From that boat on I was old school. Tung oil based varnish applies nicely, last a reasonable period of time, can be repaired easy enough and comes off without much problem with a little heat and a sharp putty knife. Tung oil varnish smells wonderfull on a hot sunny day weeks after it is applied. Tung oil varnish rocks!
Sanding... get yourself a nice random orbital 5" disk sander and even that issue goes away. I don't like removing hardware and rebedding but everybody has something that they don't like.
Good Sailing
Dale
Ha, I am using the sander, like you said Dale, it's still something I don't like doing, and if I put on multiple coats it' more aggressive than I like, unless I use 400 grit. I was using mostly Zspar Captains Varnish for years, but succumbed to the allure of a more maintanance free finish with Bristol Finish a few years ago. It has some of the problems you mentioned with Awl-brite. I'm maintaining it with Polyurethane Spar because they are chemically related and dries quickly. It looks OK, but I'm not recommending it.
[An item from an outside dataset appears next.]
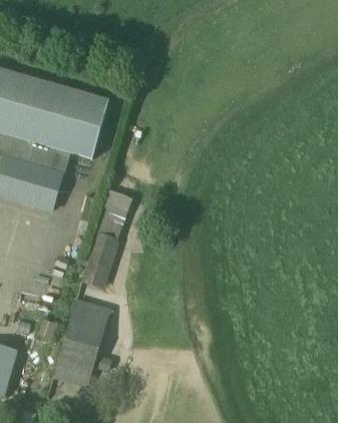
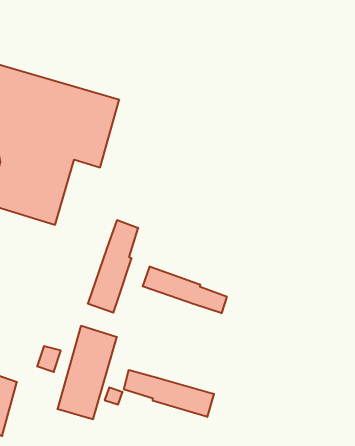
building: none -> [143,266,227,313]
building: none -> [124,370,214,417]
I agree with your thoughts on machine screws. I have tapped threads in fiberglass for years just to hold screws so the nut can be put on by one person without a helper. I have not used it in place of sheetmetal screws, but may in the future. It's important to use the right size drill bit for maximum grip.
Bob
Dale,
I had purchased and finished four (4) teak spacer/trim rings thinking that they would be needed. However, after removing the existing ports, seeing the gap, and doing a little math, I decided that installing the 5/8 inch thick trim rings/spacers would shorten the over hang (exposed spigot) too much for me. I wanted at least an 1/2 of inch of the actual port spigot to extend past the outer SS ring for both functionality (proper drip rail) and appearance. Quick Math: 1/8 (liner) + 3/8 (gap) + 2/8 (coach roof) = 3/4 plus the 1/8" for the Stainless Steel trim ring, I was looking at 7/8 + 5/8 = 1 1/2"
Bummer what to do with the 4 nice finished ready for install teak spacers????